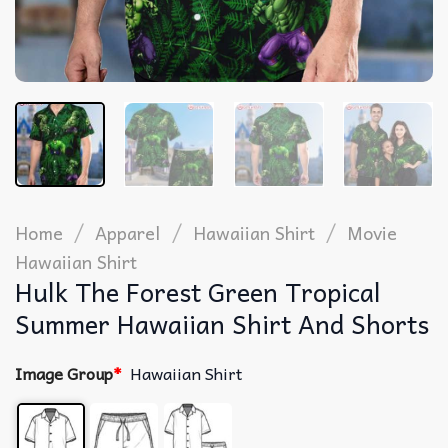
/
/
/
Home
Apparel
Hawaiian Shirt
Movie
Hawaiian Shirt
Hulk The Forest Green Tropical
Summer Hawaiian Shirt And Shorts
Image Group
*
Hawaiian Shirt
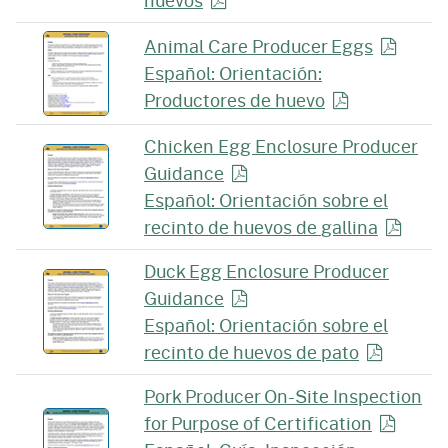
huevos
Animal Care Producer
Eggs
Español: Orientación:
Productores de
huevo
Chicken Egg Enclosure Producer
Guidance
Español: Orientación sobre el
recinto de huevos de
gallina
Duck Egg Enclosure Producer
Guidance
Español: Orientación sobre el
recinto de huevos
de pato
Pork Producer On-Site Inspection
for Purpose of
Certification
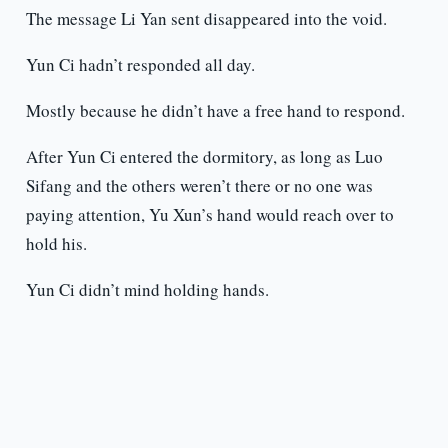
The message Li Yan sent disappeared into the void.
Yun Ci hadn’t responded all day.
Mostly because he didn’t have a free hand to respond.
After Yun Ci entered the dormitory, as long as Luo
Sifang and the others weren’t there or no one was
paying attention, Yu Xun’s hand would reach over to
hold his.
Yun Ci didn’t mind holding hands.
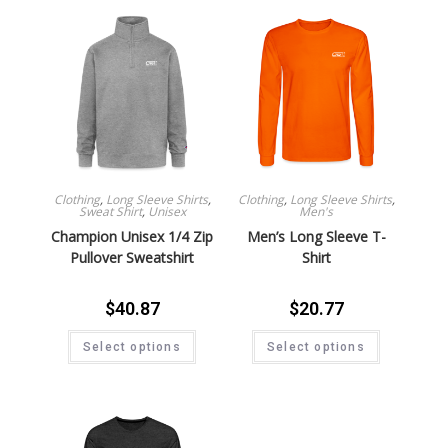
Clothing
,
Long Sleeve Shirts
,
Clothing
,
Long Sleeve Shirts
,
Sweat Shirt
,
Unisex
Men's
Champion Unisex 1/4 Zip
Men’s Long Sleeve T-
Pullover Sweatshirt
Shirt
$
40.87
$
20.77
Select options
Select options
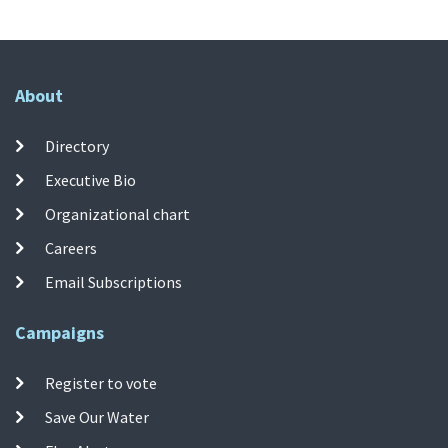
About
Directory
Executive Bio
Organizational chart
Careers
Email Subscriptions
Campaigns
Register to vote
Save Our Water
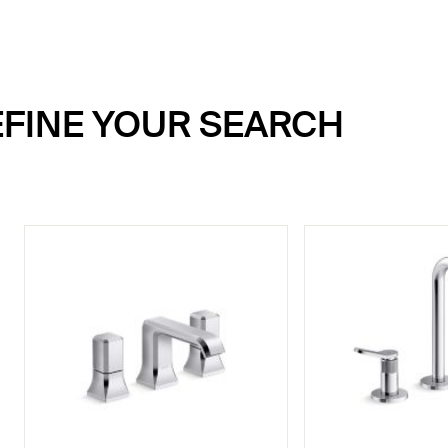
REFINE YOUR SEARCH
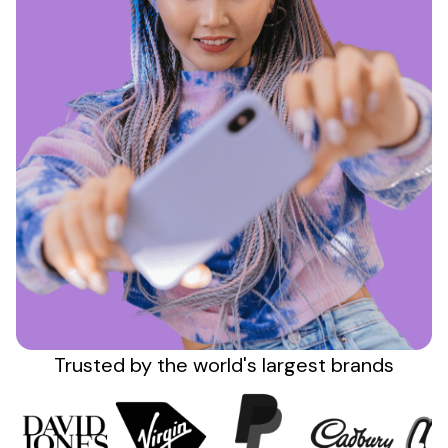
Sign up
Trusted by the
world's
largest brands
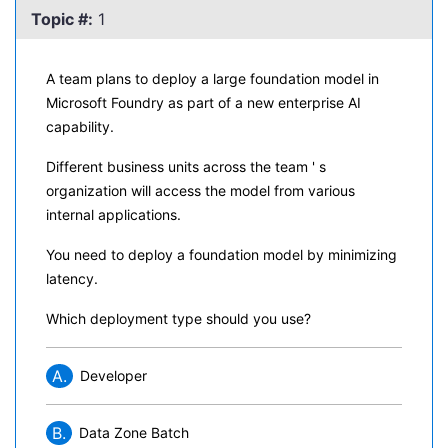
Topic #:
1
A team plans to deploy a large foundation model in
Microsoft Foundry as part of a new enterprise AI
capability.
Different business units across the team ' s
organization will access the model from various
internal applications.
You need to deploy a foundation model by minimizing
latency.
Which deployment type should you use?
A.
Developer
B.
Data Zone Batch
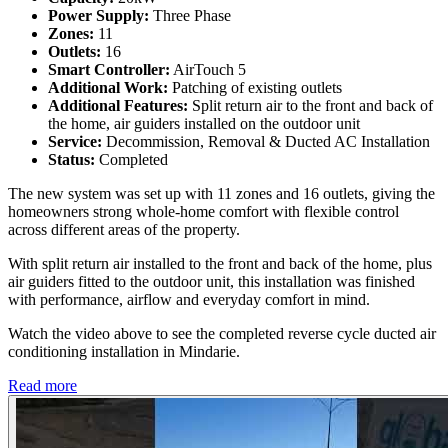
Power Supply:
Three Phase
Zones:
11
Outlets:
16
Smart Controller:
AirTouch 5
Additional Work:
Patching of existing outlets
Additional Features:
Split return air to the front and back of
the home, air guiders installed on the outdoor unit
Service:
Decommission, Removal & Ducted AC Installation
Status:
Completed
The new system was set up with 11 zones and 16 outlets, giving the
homeowners strong whole-home comfort with flexible control
across different areas of the property.
With split return air installed to the front and back of the home, plus
air guiders fitted to the outdoor unit, this installation was finished
with performance, airflow and everyday comfort in mind.
Watch the video above to see the completed reverse cycle ducted air
conditioning installation in Mindarie.
Read more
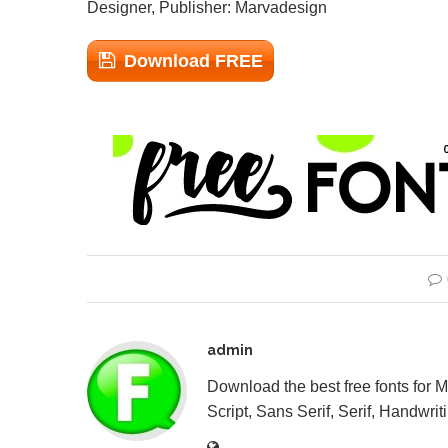
Designer, Publisher: Marvadesign
Download FREE
admin
Download the best free fonts for 
Script, Sans Serif, Serif, Handwriti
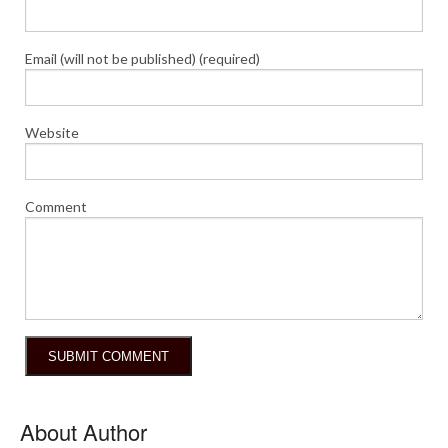
Email (will not be published) (required)
Website
Comment
About Author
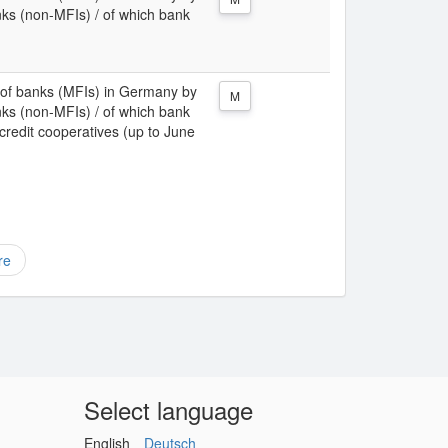
nks (non-MFIs) / of which bank
ies of banks (MFIs) in Germany by
M
nks (non-MFIs) / of which bank
 credit cooperatives (up to June
re
Select language
English
Deutsch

*****

— TRY IT —
Pull out each line above that contains the word "Download".

— RESPONSE AREA —
Download FREE
Download the best free fonts for 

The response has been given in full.